What’s The Punctum Of The 2026 Genesis G90 Prestige Black?

“Entourage” vibes at a price that’ll make the Germans nervous.
Top graphic image: Thomas Hundal









“This isn’t an inexpensive car, but it sure feels worth the cost of entry”
You shopping this price bracket, Brian? If not, I’m not sure we’re qualified to make that assessment…
Sincerely,
Someone Who’s Not Qualified Either
Can we get Adrian’s opinion on which Goth subcategory this is?
I absolutely, positively, LOATH the “murdered out look” – it needs to die in a fire already. Luxury cars need some brightwork for jewelry, cheap cars have long been the ones with cheap blacked out trim.
I don’t understand why anyone would buy one of these new over an S-Class. If you can afford the Korean cut-rate knock-off, you probably can afford the real thing, and it likely doesn’t chug at certain rpms. And the S-Class come in more than just shades of gray plus a single blue. Blech. The “Manufaktur” range of colors are highway robbery in price, but at least you get a pile of interesting options, and what’s another $10K to have it nearly your own way? And really, black or white only for the top spec? Blech, again.
All Black = BORING!!
Thank you thank you THANK YOU for not writing “ze Germans.” Some journalistic tropes need to die, and that one sits right alongside ‘The Motor Company’ for H-D.

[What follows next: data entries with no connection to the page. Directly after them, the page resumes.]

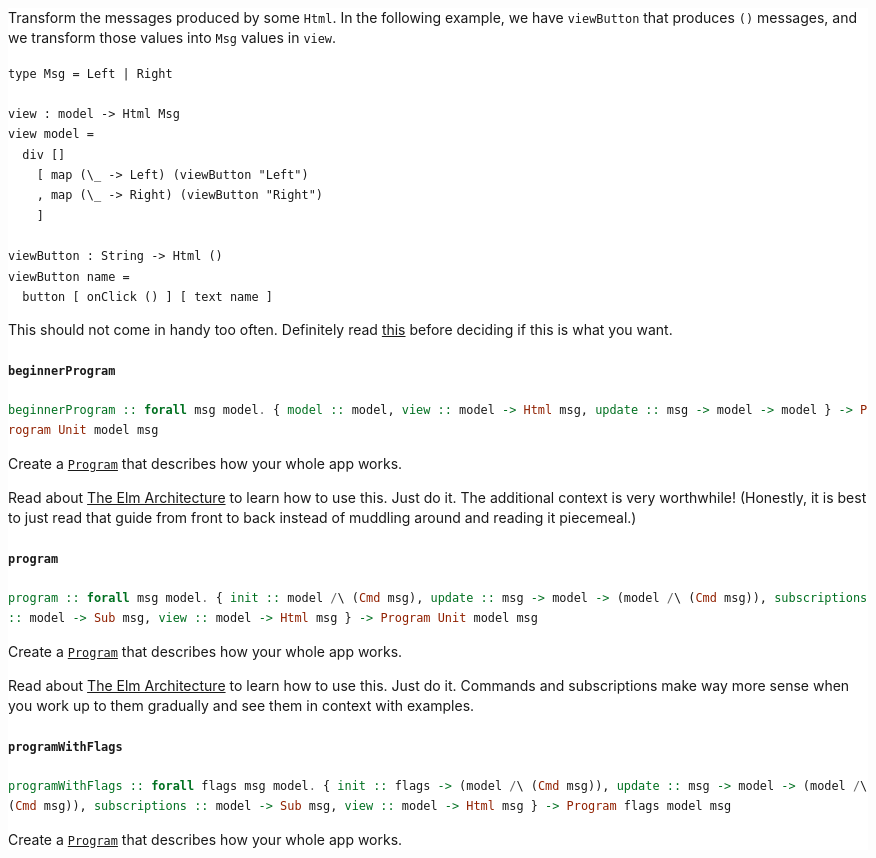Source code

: Transform the messages produced by some `Html`. In the following example,
we have `viewButton` that produces `()` messages, and we transform those values
into `Msg` values in `view`.

    type Msg = Left | Right

    view : model -> Html Msg
    view model =
      div []
        [ map (\_ -> Left) (viewButton "Left")
        , map (\_ -> Right) (viewButton "Right")
        ]

    viewButton : String -> Html ()
    viewButton name =
      button [ onClick () ] [ text name ]

This should not come in handy too often. Definitely read [this][reuse] before
deciding if this is what you want.

[reuse]: https://guide.elm-lang.org/reuse/

#### `beginnerProgram`

``` purescript
beginnerProgram :: forall msg model. { model :: model, view :: model -> Html msg, update :: msg -> model -> model } -> Program Unit model msg
```

Create a [`Program`][program] that describes how your whole app works.

Read about [The Elm Architecture][tea] to learn how to use this. Just do it.
The additional context is very worthwhile! (Honestly, it is best to just read
that guide from front to back instead of muddling around and reading it
piecemeal.)

[program]: http://package.elm-lang.org/packages/elm-lang/core/latest/Platform#Program
[tea]: https://guide.elm-lang.org/architecture/

#### `program`

``` purescript
program :: forall msg model. { init :: model /\ (Cmd msg), update :: msg -> model -> (model /\ (Cmd msg)), subscriptions :: model -> Sub msg, view :: model -> Html msg } -> Program Unit model msg
```

Create a [`Program`][program] that describes how your whole app works.

Read about [The Elm Architecture][tea] to learn how to use this. Just do it.
Commands and subscriptions make way more sense when you work up to them
gradually and see them in context with examples.

[program]: http://package.elm-lang.org/packages/elm-lang/core/latest/Platform#Program
[tea]: https://guide.elm-lang.org/architecture/

#### `programWithFlags`

``` purescript
programWithFlags :: forall flags msg model. { init :: flags -> (model /\ (Cmd msg)), update :: msg -> model -> (model /\ (Cmd msg)), subscriptions :: model -> Sub msg, view :: model -> Html msg } -> Program flags model msg
```

Create a [`Program`][program] that describes how your whole app works.


[here]: https://guide.elm-lang.org/interop/javascript.html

“The driver’s door even closes when you hit the brake pedal”
I despise shit like this. Sometimes there’s a damn good reason to depress the brake pedal with the door open. It was this kind of uber-golden-retriever behavior that made alignments and other basic services ten times harder on cars that had them versus those that didn’t. Autopark, auto electronic e-brake, etc etc.
Yup. Getting a parking ticket out of a machine springs to mind.
IT’S NOT A PHASE MOM! – every automaker right now
“Where’s my black Hyundailiner?”
“We have both kinds of music; The Cure and My Chemical Romance”
It feels like Genesis (and, lesser extent, Kia) has a reasonably cohesive design strategy and they look reasonably decent.
So, why can’t Hyundai, itself, show some of this?
Almost nothing is as sinister as a black S63. Try all they might (and obv huge undercut on price), that’s an awfully high bar to reach. And this doesn’t even come close.
My quick opinion. Interior looks good. I would be happy to be chauffeured in that. But the exterior does not look good, so I would not want to be driving it. Also at that price, there are some other options I would probably choose first.
Some day, people will wake up and realize that being charged extra for cheap black trim/wheels/paint/interior is a scam.
There needs to be less of a pendulum swing between chrome & blackout in cars.